One of the disadvantage of the undersampling is that we do not use relatively large number of negative samples. That must be one of the reasons for the large yrate and recall. Namely the trained models fail to detect negative samples as negative samples.
Oversampling
The oversampling duplicates positive samples.

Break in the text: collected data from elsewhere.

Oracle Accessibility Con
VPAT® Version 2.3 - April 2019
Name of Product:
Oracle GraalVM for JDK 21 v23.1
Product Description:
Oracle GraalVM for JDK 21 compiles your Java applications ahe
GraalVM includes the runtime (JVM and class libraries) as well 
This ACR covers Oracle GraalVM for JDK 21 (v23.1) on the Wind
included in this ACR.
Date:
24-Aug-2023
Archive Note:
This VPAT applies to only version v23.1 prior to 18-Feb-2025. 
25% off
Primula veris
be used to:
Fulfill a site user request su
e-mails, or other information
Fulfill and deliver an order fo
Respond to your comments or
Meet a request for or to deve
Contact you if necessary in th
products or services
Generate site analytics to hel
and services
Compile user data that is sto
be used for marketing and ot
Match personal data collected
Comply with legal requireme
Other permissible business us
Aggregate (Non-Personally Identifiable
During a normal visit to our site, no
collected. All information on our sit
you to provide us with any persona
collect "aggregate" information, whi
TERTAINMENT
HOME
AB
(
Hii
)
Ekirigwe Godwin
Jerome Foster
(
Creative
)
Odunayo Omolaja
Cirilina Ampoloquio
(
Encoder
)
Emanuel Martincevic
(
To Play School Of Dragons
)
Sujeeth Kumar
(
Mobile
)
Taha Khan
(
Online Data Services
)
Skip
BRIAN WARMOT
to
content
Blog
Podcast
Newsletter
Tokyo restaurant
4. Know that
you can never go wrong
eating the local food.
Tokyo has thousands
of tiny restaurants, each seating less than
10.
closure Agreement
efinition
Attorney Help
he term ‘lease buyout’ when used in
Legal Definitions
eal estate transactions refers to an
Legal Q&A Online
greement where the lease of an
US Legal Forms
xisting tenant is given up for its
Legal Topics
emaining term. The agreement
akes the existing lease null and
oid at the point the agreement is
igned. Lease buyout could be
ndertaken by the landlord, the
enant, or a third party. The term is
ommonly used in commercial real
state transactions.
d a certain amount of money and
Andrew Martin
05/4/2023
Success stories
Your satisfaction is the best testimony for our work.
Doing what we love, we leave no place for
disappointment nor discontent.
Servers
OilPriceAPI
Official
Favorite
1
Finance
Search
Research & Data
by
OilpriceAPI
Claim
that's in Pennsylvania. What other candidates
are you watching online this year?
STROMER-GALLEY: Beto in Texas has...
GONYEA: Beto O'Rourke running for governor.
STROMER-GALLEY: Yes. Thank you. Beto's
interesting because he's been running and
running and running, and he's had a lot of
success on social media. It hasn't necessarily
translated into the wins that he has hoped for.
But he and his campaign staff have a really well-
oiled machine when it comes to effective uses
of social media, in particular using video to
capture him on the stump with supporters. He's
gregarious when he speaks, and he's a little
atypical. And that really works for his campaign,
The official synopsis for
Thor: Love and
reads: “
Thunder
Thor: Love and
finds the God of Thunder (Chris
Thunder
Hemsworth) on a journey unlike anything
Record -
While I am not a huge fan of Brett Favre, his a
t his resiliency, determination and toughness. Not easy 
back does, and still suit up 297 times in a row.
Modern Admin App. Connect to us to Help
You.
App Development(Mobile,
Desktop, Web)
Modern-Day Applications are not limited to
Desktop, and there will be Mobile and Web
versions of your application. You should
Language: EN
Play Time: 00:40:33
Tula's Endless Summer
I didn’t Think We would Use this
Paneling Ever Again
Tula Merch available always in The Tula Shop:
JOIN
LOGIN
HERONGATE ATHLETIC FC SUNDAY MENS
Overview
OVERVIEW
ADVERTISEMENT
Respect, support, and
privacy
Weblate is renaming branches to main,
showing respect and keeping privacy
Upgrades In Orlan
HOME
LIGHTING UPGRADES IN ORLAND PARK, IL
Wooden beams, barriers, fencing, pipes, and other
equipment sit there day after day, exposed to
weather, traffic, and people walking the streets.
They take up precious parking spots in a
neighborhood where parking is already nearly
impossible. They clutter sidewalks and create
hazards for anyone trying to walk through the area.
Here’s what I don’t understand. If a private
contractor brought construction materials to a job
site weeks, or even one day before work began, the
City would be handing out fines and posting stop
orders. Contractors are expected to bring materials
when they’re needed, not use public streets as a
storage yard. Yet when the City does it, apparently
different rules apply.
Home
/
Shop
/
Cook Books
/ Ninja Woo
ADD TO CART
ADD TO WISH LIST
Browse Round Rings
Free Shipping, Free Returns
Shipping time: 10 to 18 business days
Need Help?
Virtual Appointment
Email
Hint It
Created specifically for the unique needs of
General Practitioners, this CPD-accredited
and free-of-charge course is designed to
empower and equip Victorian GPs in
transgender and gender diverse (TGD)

Thus we use all negative samples in comparison with undersampling.
df.os <- ovun.sample(survived~.,data=df.train,method="over",
N=2*sum(df.train$survived=='n'),
seed=4)$data
The oversampled training set contains 314 negative samples and 314 positive samples. Since the actual number of positive samples is 81, each positive sample appears 3.87 times in df.os on average.
method acc.train acc.test y.rate recall precision F1.score
1 nobody 0.7949367 0.7938931 0.0000000 0.0000000 0.0000000 0.0000000
2 glmnet 0.7113924 0.7099237 0.3511450 0.6481481 0.3804348 0.4794521
3 svmRadial 0.7772152 0.7404580 0.2900763 0.5740741 0.4078947 0.4769231
4 rf 0.9848101 0.7519084 0.2328244 0.4629630 0.4098361 0.4347826
5 xgbTree 0.9518987 0.7442748 0.2480916 0.4814815 0.4000000 0.4369748
In comparison with undersampling, the predicted rate of "y" is smaller, but it is still larger than the actual positive rate (i.e. around 0.2). The recall is slightly smaller but the precision is improved so that there is no remarkable difference of F1-scores.
We should note that the size of the training set becomes relatively large after the oversampling. While the original training set consists of 395 samples, df.os consists of 628 samples.
Applying both undersampling and oversampling
df.both <- ovun.sample(survived~.,data=df.train,method='both',N=400,seed=5)$data
The data frame df.both contains 214 negative samples and 186 positive samples.
method acc.train acc.test y.rate recall precision F1.score
1 nobody 0.7949367 0.7938931 0.0000000 0.0000000 0.0000000 0.0000000
2 glmnet 0.7468354 0.7175573 0.3206107 0.5925926 0.3809524 0.4637681
3 svmRadial 0.7696203 0.6946565 0.3282443 0.5555556 0.3488372 0.4285714
4 rf 0.8607595 0.6908397 0.3549618 0.6111111 0.3548387 0.4489796
5 xgbTree 0.8481013 0.6984733 0.3167939 0.5370370 0.3493976 0.4233577
The result can depend on the number of samples N and the proportion p of the positive class. (The default is p=0.5.) But our result is similar to the result of the undersampling.
Next Entry
The undersamplings and oversamplings are both very easy to understand. In the next entry we try slightly complicated method for a imbalanced classification model.
Tips
- You might improve either recall or precision by adjusting the size of the sampled data. (That is the
Noption in theovun.sample().) - As we mentioned in the first entry, we rely on the caret package for turning meta parameter. That is because the goal of an imbalanced classification problem is not necessarily the high accuracy. So the choice of meta parameters depends on the question. Moreover the aim of this entry is an observation of the sample methods, not the careful turning for the data set. But we have to choose meta parameters, so we let caret choose them.